Montag, 23. September 2024

die kleine Kämpferin und wie es weiterging

Was ist eigentlich aus der kleinen Kämpferin geworden ? So sah sie vor ziemlich exakt drei Monaten aus - meine erste Alocasia frydek, mein erstes exotisches Aaronstabgewächs überhaupt. 

 

nur noch ein Blatt

 

Im Juli hatte ich sie abgeschrieben, aber dann kam die große Umtopf Rettungsaktion. Und nun ? 

Aus der kleinen Kämpferin ist eine wunderschöne Pflanze geworden. Sie hat den ihr angebotenen Xaxim Topf mehrfach durchwurzelt und ist nun fast schon zu groß geworden für ihr Terrarium. 

 

drei Monate später
 
 
Deshalb ist sie am Wochenende ins Elysium umgezogen. Ich hoffe, sie verzeiht mir das, denn dort ist es nicht mehr ganz so hell wie gewohnt. Aber hey, kleine Kämpferin, du machst das !


Gruß

Frank



Montag, 9. September 2024

Jungle Leaves

Auch wenn es jetzt vielleicht klingt, als würde ich heimlich für „Jungle Leaves“ Werbung machen und auf deren Jungle-Leaf-Payroll stehen – sorry, da muss ich euch enttäuschen. Was ihr hier gleich zu lesen bekommt, ist pure, ungefilterte und unbezahlte Begeisterung in ihrer wildesten Form.

Also stellt euch vor: wir machen einen Kurzurlaub in Holland, wandern ein bisschen in zwei Nationalparks rum, alles ganz entspannt, gaaaanz tiefes Durchatmen – und was machen wir danach? Klar, wir besuchen eine Gärtnerei! Aber nicht irgendeine. Nein, wir besuchen „Jungle Leaves“ – und Leute, ich sag's euch, das war der absolute Oberhammer!  

 

Eingang zu Jungle Leaves

Die haben dort zwar keine riesigen Gewächshäuser (im Grunde haben sie nur eines), dafür ist dieses Gewächshaus, sowie die angrenzenden Räume und das Außengelände mit exotischen und seltenen Pflanzen vollgestopft von denen ich noch nie was gehört hatte. Das ganze Ding ist wie ein Dschungel auf Steroiden ... ich hatte schon ein bisschen Schnappatmung nach all der Erholung 😁 und befand mich direkt im Pflanzen-Jetlag.

 

Dschungel auf Steroiden


im Pflanzen-Jetlag

 

Was hab ich - trotz Jetlag - mitgenommen ? Eine kleine Anthurium veitchii – klein und süß. Aber ich weiß genau: in ein paar Monaten werde ich mich fragen, wo zum Henker ich den Monsterpflanzen-Mutanten mit seinen riesen Blättern unterbringen soll. Tja, zu spät! Could not resist.

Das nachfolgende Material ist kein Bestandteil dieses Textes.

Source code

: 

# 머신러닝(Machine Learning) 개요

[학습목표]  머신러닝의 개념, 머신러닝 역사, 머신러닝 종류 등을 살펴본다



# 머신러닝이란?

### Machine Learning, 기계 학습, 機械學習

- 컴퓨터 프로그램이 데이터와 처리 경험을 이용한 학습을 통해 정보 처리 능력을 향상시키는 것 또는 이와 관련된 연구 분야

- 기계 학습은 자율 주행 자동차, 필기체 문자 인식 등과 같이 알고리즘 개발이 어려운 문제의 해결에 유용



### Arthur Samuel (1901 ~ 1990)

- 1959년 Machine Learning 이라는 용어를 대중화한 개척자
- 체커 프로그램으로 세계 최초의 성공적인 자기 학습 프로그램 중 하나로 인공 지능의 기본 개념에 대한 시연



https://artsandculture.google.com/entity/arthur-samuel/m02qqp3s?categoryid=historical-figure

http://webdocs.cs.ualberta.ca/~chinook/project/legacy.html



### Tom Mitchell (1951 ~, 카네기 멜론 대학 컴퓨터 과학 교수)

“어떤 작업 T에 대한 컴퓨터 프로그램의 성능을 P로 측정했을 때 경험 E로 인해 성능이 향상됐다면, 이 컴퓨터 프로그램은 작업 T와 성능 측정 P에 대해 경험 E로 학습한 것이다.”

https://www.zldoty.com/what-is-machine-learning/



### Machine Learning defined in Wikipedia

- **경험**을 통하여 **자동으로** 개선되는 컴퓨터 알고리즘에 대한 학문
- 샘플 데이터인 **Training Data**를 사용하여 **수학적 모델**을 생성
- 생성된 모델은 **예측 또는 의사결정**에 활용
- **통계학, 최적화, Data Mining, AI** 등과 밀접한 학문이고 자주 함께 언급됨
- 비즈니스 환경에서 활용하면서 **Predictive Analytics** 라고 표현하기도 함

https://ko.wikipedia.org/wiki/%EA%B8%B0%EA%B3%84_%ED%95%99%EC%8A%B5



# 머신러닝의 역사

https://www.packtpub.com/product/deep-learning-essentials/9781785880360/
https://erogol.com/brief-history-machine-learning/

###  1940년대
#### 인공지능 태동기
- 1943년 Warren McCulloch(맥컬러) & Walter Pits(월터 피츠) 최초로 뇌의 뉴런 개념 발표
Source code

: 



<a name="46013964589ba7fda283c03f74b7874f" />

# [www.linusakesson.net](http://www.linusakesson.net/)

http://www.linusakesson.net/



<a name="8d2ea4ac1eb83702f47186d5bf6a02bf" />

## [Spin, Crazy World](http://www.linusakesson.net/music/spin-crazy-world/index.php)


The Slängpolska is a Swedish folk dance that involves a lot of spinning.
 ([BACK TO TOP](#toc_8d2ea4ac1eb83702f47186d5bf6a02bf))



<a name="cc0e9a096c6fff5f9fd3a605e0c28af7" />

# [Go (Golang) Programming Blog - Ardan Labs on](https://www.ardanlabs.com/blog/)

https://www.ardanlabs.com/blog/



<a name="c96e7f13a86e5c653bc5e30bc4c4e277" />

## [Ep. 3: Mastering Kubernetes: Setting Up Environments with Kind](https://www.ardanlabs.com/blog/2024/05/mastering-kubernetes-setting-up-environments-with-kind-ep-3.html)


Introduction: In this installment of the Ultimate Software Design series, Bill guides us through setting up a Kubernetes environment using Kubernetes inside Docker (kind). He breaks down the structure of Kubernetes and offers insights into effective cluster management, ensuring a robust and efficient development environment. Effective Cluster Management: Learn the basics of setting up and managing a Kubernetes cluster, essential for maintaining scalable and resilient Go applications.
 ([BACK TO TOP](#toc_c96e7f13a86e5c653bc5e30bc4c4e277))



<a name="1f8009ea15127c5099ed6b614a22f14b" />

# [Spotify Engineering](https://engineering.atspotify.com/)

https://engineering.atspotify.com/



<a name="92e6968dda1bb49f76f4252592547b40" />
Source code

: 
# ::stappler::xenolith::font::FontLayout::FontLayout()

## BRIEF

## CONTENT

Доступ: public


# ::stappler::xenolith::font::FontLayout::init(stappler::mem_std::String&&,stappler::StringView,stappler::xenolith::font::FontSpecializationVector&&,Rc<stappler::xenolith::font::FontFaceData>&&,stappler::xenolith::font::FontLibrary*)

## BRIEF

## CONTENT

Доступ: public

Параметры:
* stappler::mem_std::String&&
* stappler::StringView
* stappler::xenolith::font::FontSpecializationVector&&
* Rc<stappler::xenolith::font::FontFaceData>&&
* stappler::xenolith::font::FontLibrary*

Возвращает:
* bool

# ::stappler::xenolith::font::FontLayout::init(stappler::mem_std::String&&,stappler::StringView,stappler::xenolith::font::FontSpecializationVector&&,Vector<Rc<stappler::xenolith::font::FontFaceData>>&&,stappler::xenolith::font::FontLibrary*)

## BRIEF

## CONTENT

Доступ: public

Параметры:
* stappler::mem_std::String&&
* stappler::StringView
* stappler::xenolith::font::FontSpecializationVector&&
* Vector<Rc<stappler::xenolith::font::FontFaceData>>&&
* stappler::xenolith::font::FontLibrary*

Außerdem waren in der Terrarienwand drei Lampen futsch, da habe ich die Gelegenheit genutzt und nun mit den Grow lights von Jungle Leaves nachgerüstet. Die machen ein tolles Licht, wie man schon am Schauterrarium im Ladengeschäft sehen kann. Die Frösche hier im Zoozimmer strahlen jedenfalls aktuell in völlig neuem Glanz 😆.

 

Schauterrarium im Ladengeschäft

 

Wie bin ich überhaupt auf die Idee gekommen nach Herlen zu fahren ? Logo – YouTube. Ich hab den Kanal von Jungle Leaves abboniert und dachte mir: „Ach, das sieht ja ganz nett aus.“ Aber Leute, lasst euch gesagt sein: Was Ihr auf einem Monitor seht und was Ihr dann dort in echt erlebt – das sind zwei völlig verschiedene Universen. Jedenfalls, ich war restlos begeistert – und das ist noch untertrieben!

Der einzige Haken an Jungle Leaves ist diese Wegstrecke: Herten liegt hin und zurück 740 Km von hier entfernt, da kann man nicht einfach mal so vorbeifahren. Dieser Haken ist aber wiederum klein, denn: die haben einen Webshop 😀.

Trotzdem - falls ihr mal in der Nähe seid, meine Empfehlung: Schaut rein! Es lohnt sich.